■ SOURCE TEXT ■
Peapod: A Scala and Spark Data Pipeline and Dependency Manager

In a previous post I discussed why anyone would be crazy enough to write yet another dependency and workflow manager. In this post I talk about the one we wrote, Peapod, which aims to provide simple dependency and data pipeline management for Spark workloads.

You can find the code here, please feel free to contribute.

Summary

I've always been told it's better to show rather than tell so here's an example of Peapod in use:

class AUC(implicit val p: Peapod) extends StorableTask[Double] {
  val pipelineLR = pea(new PipelineLR())
  val pipelineFeature = pea(new PipelineFeature())
  val parsed = pea(new Parsed)
  def generate = {
    val training = parsed.get()
    val transformed = pipelineFeature.get().transform(training)
    val predictions = pipelineLR.get().transform(transformed)
    val evaluator = new BinaryClassificationEvaluator()
    evaluator.evaluate(predictions)
  }
}

implicit val w = new Peapod(
  path="~/pipeline",
  raw="~/")(generic.Spark.sc)
      
println(p(AUC).get())

The code checks if "generate" was already run, if it was it loads the value from disk and otherwise generates it. When generating, the three dependencies (PipelineLR, PipelineFeatures, Parsed) are likewise checked and are either loaded from disk or generated . Furthermore, all this not only checks that the output exists on disk but recursively makes sure that the version of all dependencies matches with what was used to generate the stored output. If the version of a dependency was changed then every dependency downstream is also re-generated.

Description

The goal was a simple dependency manager which could improve the writing of Machine Learning and Data Processing focused Spark code. The expectation is that the user is working iteratively on code and building up a pipeline over time. Pieces might be initially tested in a Spark Notebook and then transitioned over time into a more well defined pipeline for future reuse.

  • Simple: The code and use of the dependency manager should be concise without much boiler plate
  • Spark: The main use case is to help with complicated Spark data pipelines and workflows
  • Small Team: This isn’t enterprise software aimed at a team of 500 or a production job scheduler. That means there is no need for a centralized data store. In a production environment the whole dependency manager could be running as a single job in a much larger dependency chain or leverage another system for scheduling (like Oozie, Airflow, Luigi, etc).
  • Checkpointing: Components of a pipeline should automatically save/load their output data to disk. This prevents long pipeline from having to be rerun when we could simply checkpoint to disk at appropriate times.

■ TASKS FOR THIS EXERCISE ■
a - Please quote the part of the Peapod post that opens with the words containing "You can find" and closes with "pipelineLR = pea(new PipelineLR())".
b - According to the Peapod post, why should the components of a pipeline automatically save and load their output data to disk? Answer in one to three sentences.
c - Answer these questions from the Peapod post, one per line:
(i) Which class does AUC extend in the example code?
(ii) What value is given for "path" when the Peapod instance is created?
(iii) Which other scheduling systems does the post name?
The material after this point is separate from the Peapod post.

■ SUPPLIED RECORDS ■
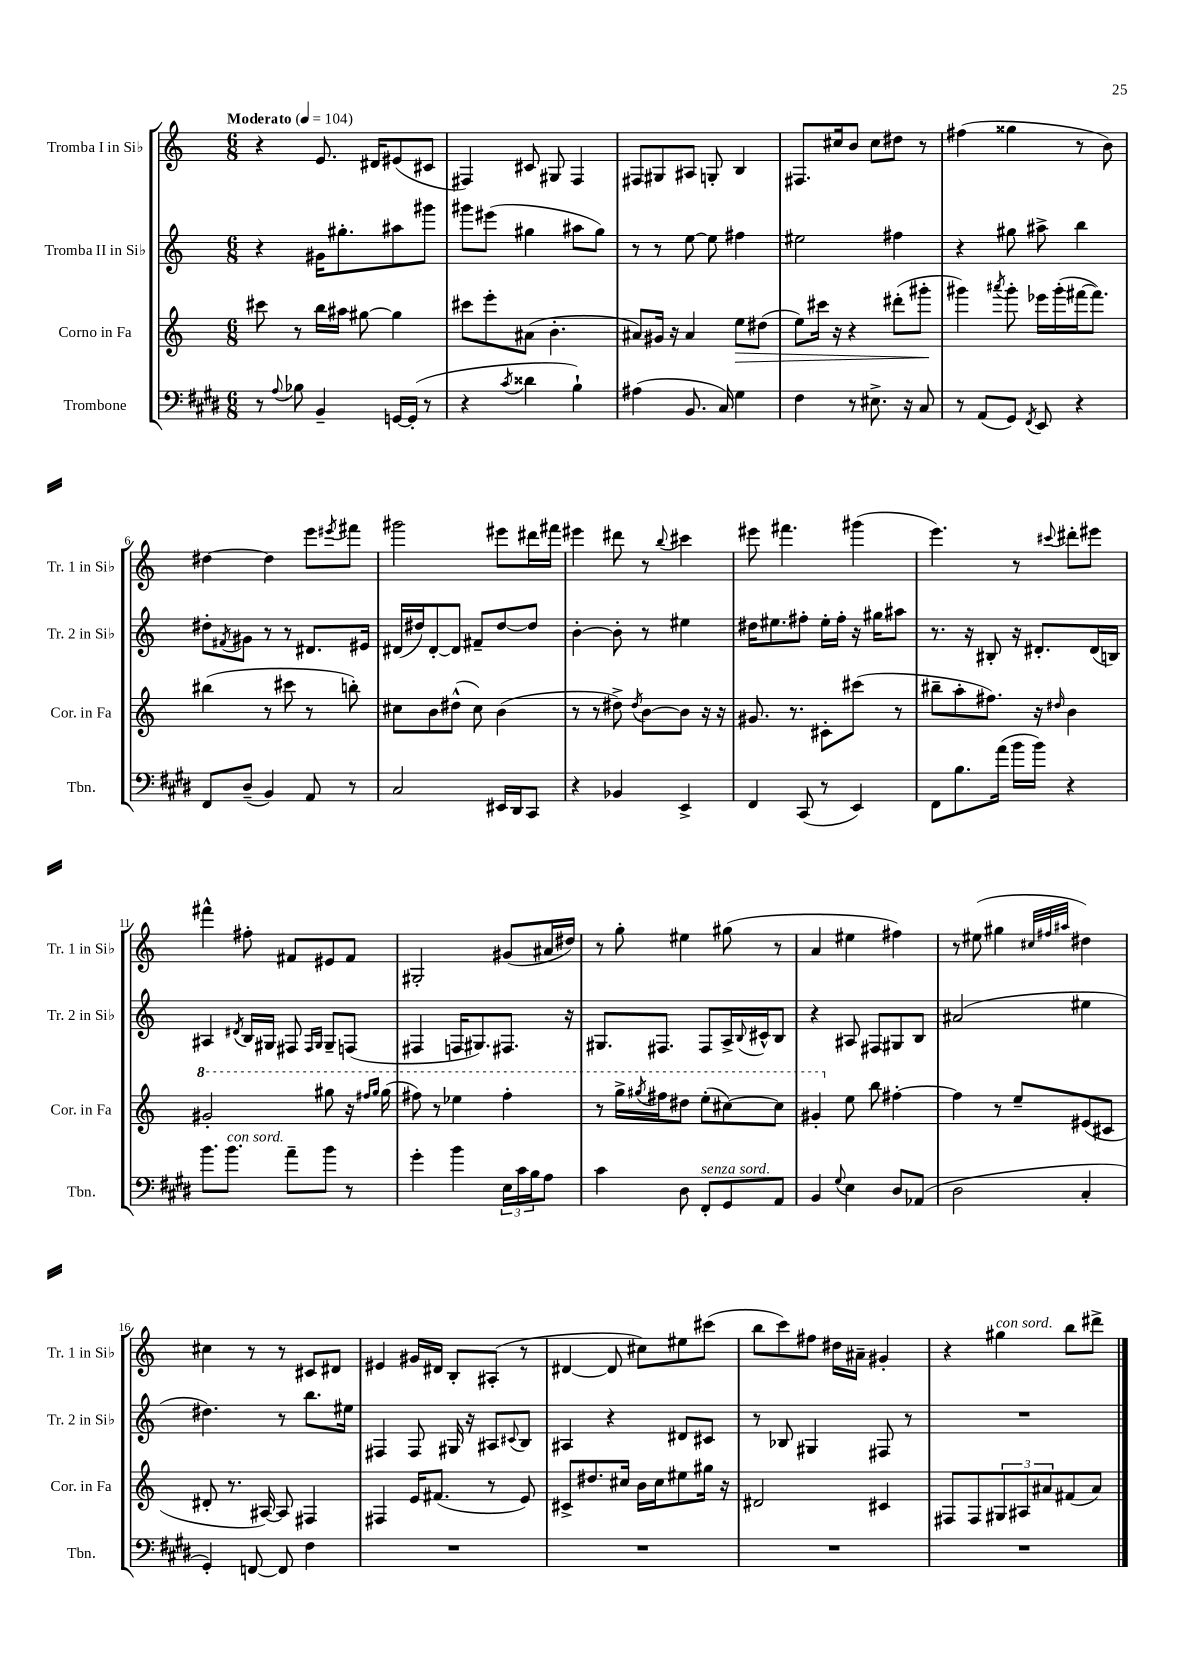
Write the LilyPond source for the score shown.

<<
\new StaffGroup <<
\new Staff = "s0" \with { instrumentName = "Tromba I in Sib" shortInstrumentName = "Tr. 1 in Sib" } {
    \clef treble \key c \major \numericTimeSignature \time 6/8 \tempo "Moderato" 4 = 104
    r4 e'8. dis'16 eis'8( cis'8 |
    fis4) cis'8 gis8 fis4 |
    fis8 gis8 ais8 g8-. b4 |
    fis8. cis''16 b'8 cis''8 dis''8 r8 |
    fis''4( gisis''4 r8 b'8) |
    dis''4~ dis''4 e'''8 \acciaccatura { eis'''8 } fis'''8 |
    gis'''2 eis'''8 dis'''16 fis'''16 |
    eis'''4 dis'''8 r8 \appoggiatura { b''8 } cis'''4 |
    eis'''8 fis'''4. gis'''4( |
    e'''4.) r8 \appoggiatura { cis'''8 } dis'''8-. eis'''8 |
    fis'''4-^ fis''8-. fis'8 eis'8 fis'8 |
    gis2-. gis'8( ais'16 dis''16) |
    r8 g''8-. eis''4 gis''8( r8 |
    a'4 eis''4 fis''4) |
    r8 eis''8( gis''4 \grace { cis''32 fis''32 ais''32 } dis''4) |
    cis''4 r8 r8 cis'8 dis'8 |
    eis'4 gis'16 dis'16 b8-. ais8-.( r8 |
    dis'4~ dis'8 cis''8) eis''8 cis'''8( |
    b''8 c'''8) fis''8 dis''16 ais'16-- gis'4-. |
    r4 gis''4^\markup { \italic "con sord." } b''8 dis'''8-> \bar "|." |
}
\new Staff = "s1" \with { instrumentName = "Tromba II in Sib" shortInstrumentName = "Tr. 2 in Sib" } {
    \clef treble \key c \major \numericTimeSignature \time 6/8
    r4 gis'16 gis''8.-. ais''8 gis'''8 |
    gis'''8 eis'''8( gis''4 ais''8 gis''8) |
    r8 r8 e''8~ e''8 fis''4 |
    eis''2 fis''4 |
    r4 gis''8 ais''8-> b''4 |
    dis''8-. \acciaccatura { fis'8 } gis'8 r8 r8 dis'8. eis'16 |
    dis'16( dis''16) dis'8~-. dis'8 fis'8-- dis''8~ dis''8 |
    b'4~-. b'8-. r8 eis''4 |
    dis''16 eis''8. fis''8-. eis''16-. fis''16-. r16 gis''16 ais''8 |
    r8. r16 bis8-. r16 dis'8.-. dis'16( b16) |
    ais4 \acciaccatura { dis'8 } b16 gis16 fis8 \grace { fis16 gis16 } gis8-- f8( |
    fis4 f16 gis8.) fis8. r16 |
    gis8. fis8. fis8 a16-> \appoggiatura { b8 } cis'16-^ b8 |
    r4 ais8 fis8 gis8 b8 |
    ais'2( eis''4 |
    dis''4.) r8 b''8. eis''16 |
    fis4 fis8 gis16 r16 ais8 \appoggiatura { cis'8 } b8 |
    ais4 r4 dis'8 cis'8 |
    r8 bes8 gis4 fis8 r8 |
    R2. \bar "|." |
}
\new Staff = "s2" \with { instrumentName = "Corno in Fa" shortInstrumentName = "Cor. in Fa" } {
    \clef treble \key c \major \numericTimeSignature \time 6/8
    cis'''8 r8 b''16 ais''16 gis''8~ gis''4 |
    cis'''8 e'''8-. ais'8( b'4.-. |
    ais'8) gis'16 r16 ais'4 e''8\> dis''8( |
    e''8) cis'''16 r16 r4 dis'''8-.( gis'''8-.\! |
    gis'''4) \acciaccatura { ais'''8 } gis'''8-. ees'''16 gis'''16-.( fis'''16~ fis'''8.) |
    bis''4( r8 cis'''8 r8 b''8-.) |
    cis''8 b'8 dis''8-^( cis''8) b'4( |
    r8 r8 dis''8->) \acciaccatura { dis''8 } b'8~ b'8 r16 r16 |
    gis'8. r8. cis'8-. cis'''8( r8 |
    bis''8-- a''8-. fis''8.) r16 \grace { dis''16 } b'4 |
    \ottava #1 gis''2-. gis'''8 r16 \grace { fis'''16 gis'''16 } gis'''16( |
    fis'''8) r8 ees'''4 fis'''4-. |
    r8 g'''16-> \acciaccatura { gis'''8 } fis'''16 dis'''8 e'''8-.( cis'''8~) cis'''8 |
    gis''4-. \ottava #0 e''8 b''8 fis''4~-. |
    fis''4 r8 e''8-- eis'8( cis'8 |
    dis'8-. r8. ais16~) ais8 fis4 |
    fis4 e'16 fis'8.( r8 e'8) |
    cis'8-> dis''8. cis''16 b'16 cis''16 eis''8 gis''16 r16 |
    dis'2 cis'4 |
    fis8 fis8 \tuplet 3/2 { gis8 ais8 ais'8 } fis'8( ais'8) \bar "|." |
}
\new Staff = "s3" \with { instrumentName = "Trombone" shortInstrumentName = "Tbn." } {
    \clef bass \key e \major \numericTimeSignature \time 6/8
    r8 \appoggiatura { a8 } bes8 b,4-- g,16~ g,16-.( r8 |
    r4 \acciaccatura { cis'8 } disis'4 b4-!) |
    ais4( b,8. cis16) gis4 |
    fis4 r8 eis8.-> r16 cis8 |
    r8 a,8( gis,8) \acciaccatura { fis,8 } e,8 r4 |
    fis,8 dis8--( b,4) a,8 r8 |
    cis2 eis,16 dis,16 cis,8 |
    r4 bes,4 e,4-> |
    fis,4 cis,8( r8 e,4) |
    fis,8 b8. a'16( b'16 b'16) r4 |
    b'8. b'8.^\markup { \italic "con sord." } a'8-- b'8 r8 |
    gis'4-. b'4 \tuplet 3/2 { e16 cis'16 b16 } a8 |
    cis'4 dis8 fis,8-.^\markup { \italic "senza sord." } gis,8 a,8 |
    b,4 \appoggiatura { gis8 } e4 dis8 aes,8( |
    dis2 cis4-. |
    gis,4-.) f,8~ f,8 fis4 |
    R2. |
    R2. |
    R2. |
    R2. \bar "|." |
}
>>
>>
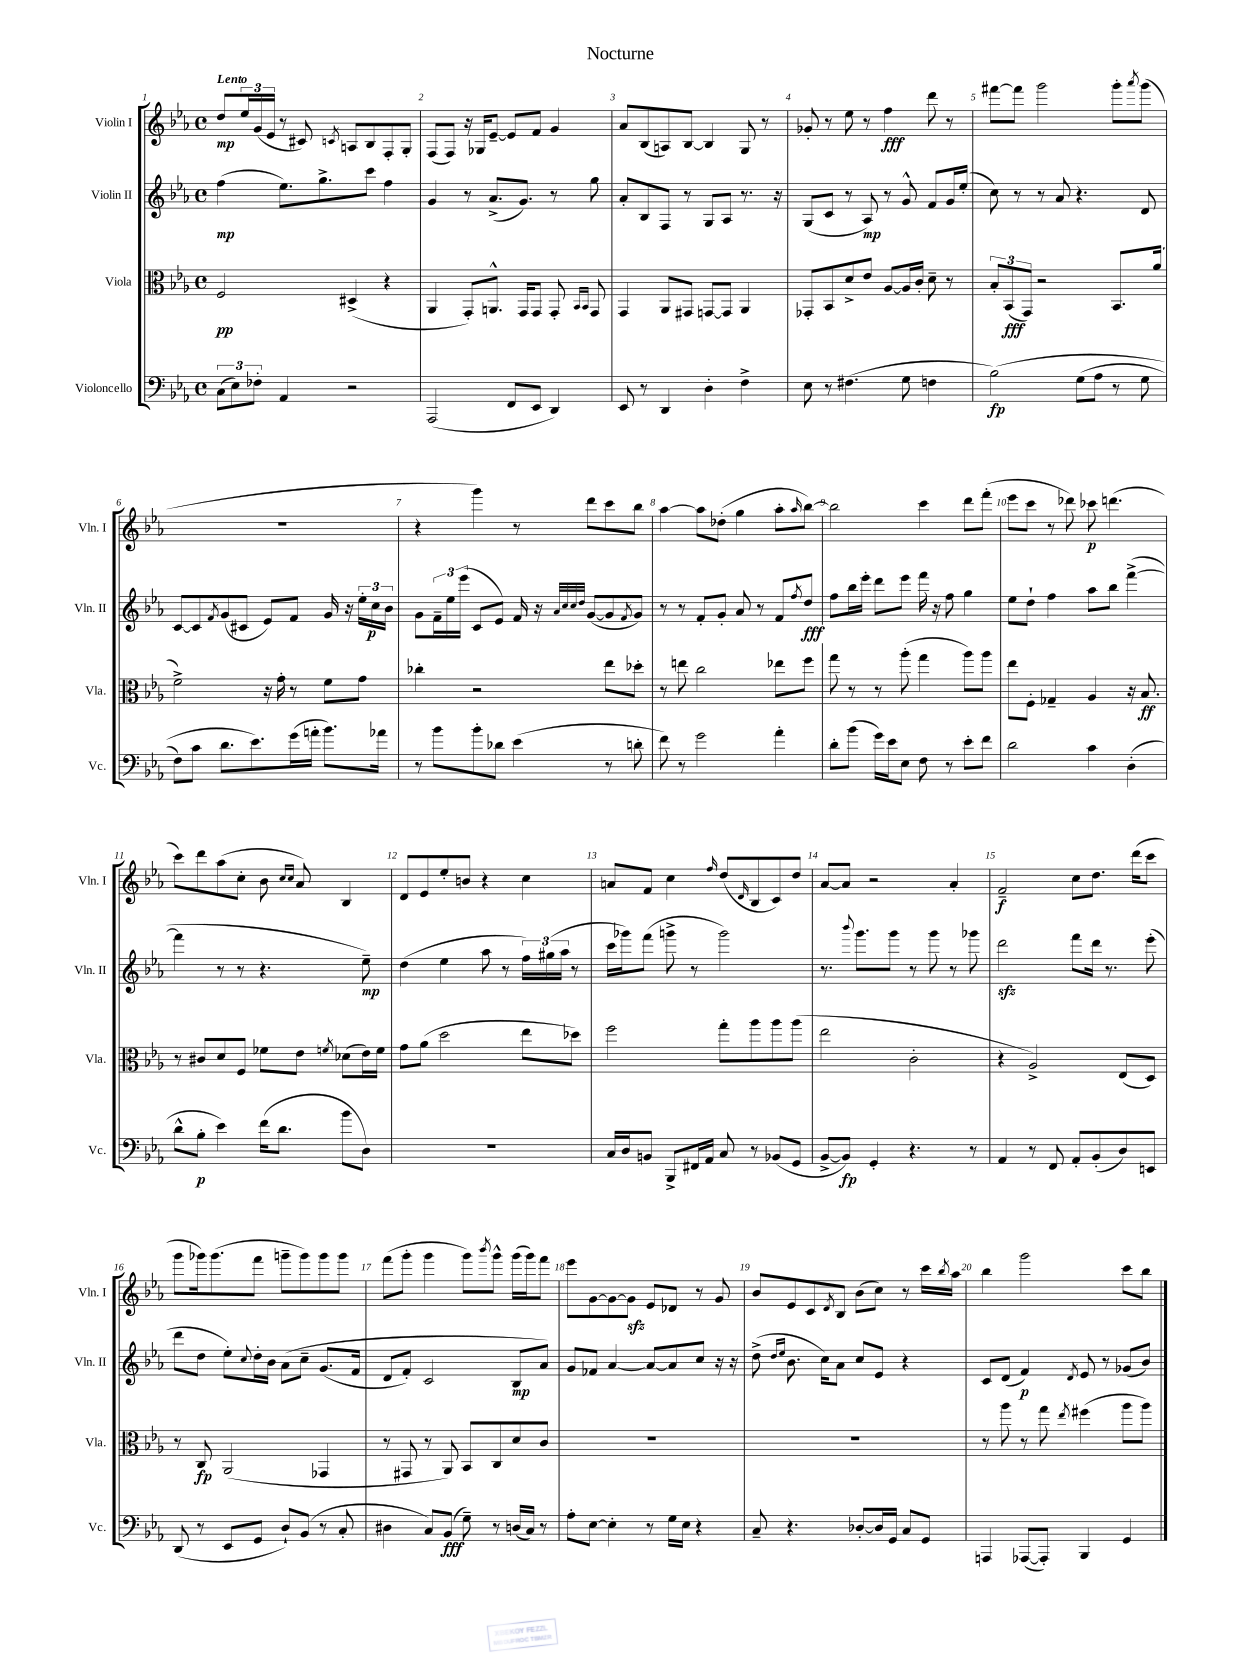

■ ANSWERS TO THE EXERCISES ■
a -
You can find the code here, please feel free to contribute.

Summary

I've always been told it's better to show rather than tell so here's an example of Peapod in use:

class AUC(implicit val p: Peapod) extends StorableTask[Double] {
  val pipelineLR = pea(new PipelineLR())

b - Saving output to disk at appropriate points is a form of checkpointing. It keeps a long pipeline from having to be rerun from the start.

c -
(i) StorableTask[Double]
(ii) "~/pipeline"
(iii) Oozie, Airflow and Luigi